The DC EDIC, positioned as a key player in implementing the strategy, is already piloting this approach in collaboration with the German Sovereign Tech Agency — the national model that the new instrument can now build on at European scale.

The maintenance instrument is a positive step toward sustaining shared critical foundations and ensuring their resilience. Public coordination around this can fill a gap where distributed approaches have fallen short. However, questions about governance and sustainability models remain open. These are foundations that both public and commercial entities depend on and profit from, and public coordination should not become a substitute for reciprocity. The strategy should continue to explore structural mechanisms that ensure those who benefit most from shared infrastructure also contribute to its upkeep.

The Strategy also introduces the concept of a European Digital Public Infrastructure Foundation, with the aim to provide a “single EU-anchored home to govern strategic

open source assets developed or co-funded by the EU, beyond code stewardship and

reference framework implementation and conformance.” The Strategy envisages using this institutional framework to steward initiatives like the European Identity Wallet and the European Business Wallet.

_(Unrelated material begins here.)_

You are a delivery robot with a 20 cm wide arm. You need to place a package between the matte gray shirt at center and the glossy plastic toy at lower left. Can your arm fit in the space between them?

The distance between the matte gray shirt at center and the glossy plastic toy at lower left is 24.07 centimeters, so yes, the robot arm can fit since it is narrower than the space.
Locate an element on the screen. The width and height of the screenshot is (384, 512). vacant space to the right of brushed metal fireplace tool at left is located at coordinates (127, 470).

The proposal for a new institutional model to steward digital infrastructure at European scale addresses a gap in the current framework. The limitations of existing institutional models for stewarding open source infrastructure have been illustrated by Mastodon’s loss of non-profit status in Germany: a reminder that national legal frameworks were not designed with digital infrastructure communities in mind, and that non-profit structures more broadly may be ill-suited to this role.  While the DC EDIC can play an enabling role, it may not be the right vehicle for this purpose. EDICs are effectively multilateral treaties — slow to establish and oriented toward Member State cooperation rather than the distributed communities that sustain open digital infrastructure.

As we argued in our Strategic Agenda for the Digital Commons, a fit-for purpose European-level mechanism may be needed to steward Digital Commons. Previously proposed models like a “public product organization” point to what this could look like in practice, and the Foundation represents an opportunity to develop something along these lines.

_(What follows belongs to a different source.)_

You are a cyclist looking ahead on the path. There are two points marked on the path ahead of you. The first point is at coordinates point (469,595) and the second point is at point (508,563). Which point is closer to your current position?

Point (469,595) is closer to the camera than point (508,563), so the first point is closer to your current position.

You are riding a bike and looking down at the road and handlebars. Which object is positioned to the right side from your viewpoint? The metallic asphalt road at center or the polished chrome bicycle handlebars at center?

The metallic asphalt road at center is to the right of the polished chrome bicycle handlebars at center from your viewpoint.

Open source as the basis for Commons

While some stakeholders point mainly towards building a more competitive domestic ecosystem and migrating to European providers, Open Future (together with partners in the NGI Commons consortium) has argued for a different approach. One centred not just on open source, but also on commons-based alternatives. Otherwise, we risk replacing one set of corporate dependencies with another.

The Tech Sovereignty Package has promise because it keeps this door open by centering open source and open digital infrastructures in the conversation on sovereignty. But open source is just a license and should be the starting point for advocacy around more commons-based governance: ensuring sustainable appropriation from the ecosystem and communities that maintain these infrastructures, ensuring reciprocal benefit from commercial use of open infrastructure and code, and developing stewardship structures that can deliver durable governance.